— Quoted passage —
Transferred from comments to the question since the response to the reply question requires more space than the comments allow.

This comment refers to an earlier version of the code:

Since you didn't check the return value from scanf(), you've no idea whether it said "I failed" or not. You can't blame it when you ignore its error returns; in the second example, it will have said '0 items scanned successfully', which means that none of the variables were set to anything useful at all. You must always check the return value from scanf() so you know whether it did what you expected.

The reply question is:

I updated the code and output to show the return value of scanf. And yes for case 2 the return value is 0. But this doesn't answer the question. Clearly scanf exited in case 2. But for case 1, return value is 2 which means scanf successfully assigned values to both the variables. So why this inconsistency?

I don't see any inconsistency. The fscanf() specification (copied from ISO/IEC 9899:2011, but the URL links to POSIX rather than the C standard) says:

¶3 [...] Each conversion specification is introduced by the character %. After the %, the following appear in sequence:

— An optional assignment-suppressing character *.
— An optional decimal integer greater than zero that specifies the maximum field width (in characters).

— What you will do —
Copy the scanf discussion again, everything from "This comment refers" down to "why this inconsistency?", swapping each "return value" for "result".

— Extracted material —
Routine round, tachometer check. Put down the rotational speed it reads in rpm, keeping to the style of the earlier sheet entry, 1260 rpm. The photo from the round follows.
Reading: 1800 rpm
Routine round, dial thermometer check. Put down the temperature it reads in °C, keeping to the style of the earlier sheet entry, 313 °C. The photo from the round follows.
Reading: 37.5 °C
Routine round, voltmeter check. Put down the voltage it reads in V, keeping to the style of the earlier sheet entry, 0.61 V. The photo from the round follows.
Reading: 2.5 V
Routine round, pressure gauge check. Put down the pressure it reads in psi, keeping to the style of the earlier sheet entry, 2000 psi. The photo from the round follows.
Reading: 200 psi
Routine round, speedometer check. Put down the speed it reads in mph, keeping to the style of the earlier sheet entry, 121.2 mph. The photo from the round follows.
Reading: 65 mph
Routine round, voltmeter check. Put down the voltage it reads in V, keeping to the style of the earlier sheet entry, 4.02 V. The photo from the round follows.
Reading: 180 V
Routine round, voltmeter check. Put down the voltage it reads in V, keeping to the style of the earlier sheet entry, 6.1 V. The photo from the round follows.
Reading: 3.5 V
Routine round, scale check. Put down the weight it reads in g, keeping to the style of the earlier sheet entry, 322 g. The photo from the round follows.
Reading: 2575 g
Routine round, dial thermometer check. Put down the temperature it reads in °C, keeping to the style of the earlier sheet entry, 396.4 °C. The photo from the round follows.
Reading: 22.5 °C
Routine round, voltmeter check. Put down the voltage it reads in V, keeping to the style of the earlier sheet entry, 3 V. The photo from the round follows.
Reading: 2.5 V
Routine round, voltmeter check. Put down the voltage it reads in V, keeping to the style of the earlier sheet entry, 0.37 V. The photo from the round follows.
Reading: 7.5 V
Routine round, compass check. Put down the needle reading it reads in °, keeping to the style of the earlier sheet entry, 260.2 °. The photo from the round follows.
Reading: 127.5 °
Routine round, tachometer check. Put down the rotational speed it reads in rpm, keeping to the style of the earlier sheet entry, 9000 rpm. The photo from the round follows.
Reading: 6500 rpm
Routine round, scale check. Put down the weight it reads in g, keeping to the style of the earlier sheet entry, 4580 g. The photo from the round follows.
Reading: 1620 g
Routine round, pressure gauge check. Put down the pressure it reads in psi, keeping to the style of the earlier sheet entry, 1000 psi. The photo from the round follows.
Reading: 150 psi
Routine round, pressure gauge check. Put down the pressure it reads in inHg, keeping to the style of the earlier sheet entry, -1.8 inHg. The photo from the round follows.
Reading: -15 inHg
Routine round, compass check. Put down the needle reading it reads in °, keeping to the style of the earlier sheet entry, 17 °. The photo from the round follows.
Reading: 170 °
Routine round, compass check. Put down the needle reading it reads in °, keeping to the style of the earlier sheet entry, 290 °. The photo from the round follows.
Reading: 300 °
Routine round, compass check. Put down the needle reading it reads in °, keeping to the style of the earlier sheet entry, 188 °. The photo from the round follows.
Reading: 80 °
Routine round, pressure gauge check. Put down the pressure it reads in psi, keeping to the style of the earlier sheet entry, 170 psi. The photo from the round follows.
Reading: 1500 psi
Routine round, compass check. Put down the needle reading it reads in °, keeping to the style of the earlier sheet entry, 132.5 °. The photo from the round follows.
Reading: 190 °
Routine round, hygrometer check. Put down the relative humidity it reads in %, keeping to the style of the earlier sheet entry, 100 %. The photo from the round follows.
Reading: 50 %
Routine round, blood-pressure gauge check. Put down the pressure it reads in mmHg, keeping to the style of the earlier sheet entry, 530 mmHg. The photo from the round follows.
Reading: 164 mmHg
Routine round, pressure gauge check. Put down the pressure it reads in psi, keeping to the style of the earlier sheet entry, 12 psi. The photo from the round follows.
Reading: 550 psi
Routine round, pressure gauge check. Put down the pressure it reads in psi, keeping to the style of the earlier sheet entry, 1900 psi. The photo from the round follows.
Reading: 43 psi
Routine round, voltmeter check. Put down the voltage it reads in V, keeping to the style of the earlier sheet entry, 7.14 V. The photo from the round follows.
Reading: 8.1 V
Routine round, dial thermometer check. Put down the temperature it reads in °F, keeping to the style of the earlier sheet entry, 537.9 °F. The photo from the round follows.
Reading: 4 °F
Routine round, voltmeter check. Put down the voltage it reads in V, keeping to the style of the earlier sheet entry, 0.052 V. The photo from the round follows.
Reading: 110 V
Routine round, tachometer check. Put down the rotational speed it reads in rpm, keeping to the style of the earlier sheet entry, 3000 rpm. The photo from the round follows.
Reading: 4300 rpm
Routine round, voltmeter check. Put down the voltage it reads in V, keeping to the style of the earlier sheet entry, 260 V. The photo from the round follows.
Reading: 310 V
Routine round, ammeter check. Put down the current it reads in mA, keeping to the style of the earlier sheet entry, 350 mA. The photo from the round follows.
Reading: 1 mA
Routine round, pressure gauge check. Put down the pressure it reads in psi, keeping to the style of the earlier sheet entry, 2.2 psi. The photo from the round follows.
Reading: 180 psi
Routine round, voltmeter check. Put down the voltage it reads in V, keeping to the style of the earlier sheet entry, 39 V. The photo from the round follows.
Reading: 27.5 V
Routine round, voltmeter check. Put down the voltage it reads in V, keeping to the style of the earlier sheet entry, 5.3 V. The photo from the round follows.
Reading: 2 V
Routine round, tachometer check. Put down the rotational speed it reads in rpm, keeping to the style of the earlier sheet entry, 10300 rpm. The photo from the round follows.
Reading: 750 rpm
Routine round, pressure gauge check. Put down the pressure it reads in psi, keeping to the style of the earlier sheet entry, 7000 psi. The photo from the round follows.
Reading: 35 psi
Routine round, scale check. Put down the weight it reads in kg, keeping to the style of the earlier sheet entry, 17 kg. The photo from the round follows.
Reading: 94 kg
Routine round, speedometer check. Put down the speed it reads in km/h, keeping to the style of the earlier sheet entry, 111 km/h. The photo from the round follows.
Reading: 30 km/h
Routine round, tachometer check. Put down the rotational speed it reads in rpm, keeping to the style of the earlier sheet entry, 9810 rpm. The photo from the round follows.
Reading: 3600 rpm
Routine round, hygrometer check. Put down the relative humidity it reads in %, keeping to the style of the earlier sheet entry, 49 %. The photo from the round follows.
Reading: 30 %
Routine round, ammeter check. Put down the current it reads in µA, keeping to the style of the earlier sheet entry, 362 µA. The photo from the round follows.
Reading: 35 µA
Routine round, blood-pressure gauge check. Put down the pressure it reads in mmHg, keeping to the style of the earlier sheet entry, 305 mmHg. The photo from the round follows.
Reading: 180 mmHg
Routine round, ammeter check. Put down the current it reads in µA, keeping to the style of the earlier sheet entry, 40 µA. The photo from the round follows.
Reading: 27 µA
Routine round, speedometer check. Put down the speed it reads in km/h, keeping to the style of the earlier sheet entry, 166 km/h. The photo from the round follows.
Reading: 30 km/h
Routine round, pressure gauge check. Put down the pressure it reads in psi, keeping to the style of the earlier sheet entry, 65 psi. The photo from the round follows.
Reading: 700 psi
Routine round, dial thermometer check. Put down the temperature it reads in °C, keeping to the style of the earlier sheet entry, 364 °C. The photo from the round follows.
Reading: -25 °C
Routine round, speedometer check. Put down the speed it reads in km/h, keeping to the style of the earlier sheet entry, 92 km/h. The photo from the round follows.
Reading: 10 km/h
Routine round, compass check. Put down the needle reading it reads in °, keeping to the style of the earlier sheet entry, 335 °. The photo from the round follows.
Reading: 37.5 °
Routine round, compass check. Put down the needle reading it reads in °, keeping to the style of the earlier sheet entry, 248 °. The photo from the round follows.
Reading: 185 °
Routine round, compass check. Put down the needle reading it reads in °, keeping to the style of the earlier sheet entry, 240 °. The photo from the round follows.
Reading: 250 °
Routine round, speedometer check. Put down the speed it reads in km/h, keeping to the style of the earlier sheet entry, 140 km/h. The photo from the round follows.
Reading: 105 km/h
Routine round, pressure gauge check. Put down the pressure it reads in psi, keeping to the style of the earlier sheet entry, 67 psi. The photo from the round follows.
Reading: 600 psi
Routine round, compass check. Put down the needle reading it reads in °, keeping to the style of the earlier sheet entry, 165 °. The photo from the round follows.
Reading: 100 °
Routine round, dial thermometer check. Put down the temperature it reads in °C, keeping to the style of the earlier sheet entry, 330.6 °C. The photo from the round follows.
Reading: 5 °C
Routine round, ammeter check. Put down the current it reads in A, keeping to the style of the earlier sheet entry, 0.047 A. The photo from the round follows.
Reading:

— Written response —
This comment refers to an earlier version of the code:

Since you didn't check the result from scanf(), you've no idea whether it said "I failed" or not. You can't blame it when you ignore its error returns; in the second example, it will have said '0 items scanned successfully', which means that none of the variables were set to anything useful at all. You must always check the result from scanf() so you know whether it did what you expected.

The reply question is:

I updated the code and output to show the result of scanf. And yes for case 2 the result is 0. But this doesn't answer the question. Clearly scanf exited in case 2. But for case 1, result is 2 which means scanf successfully assigned values to both the variables. So why this inconsistency?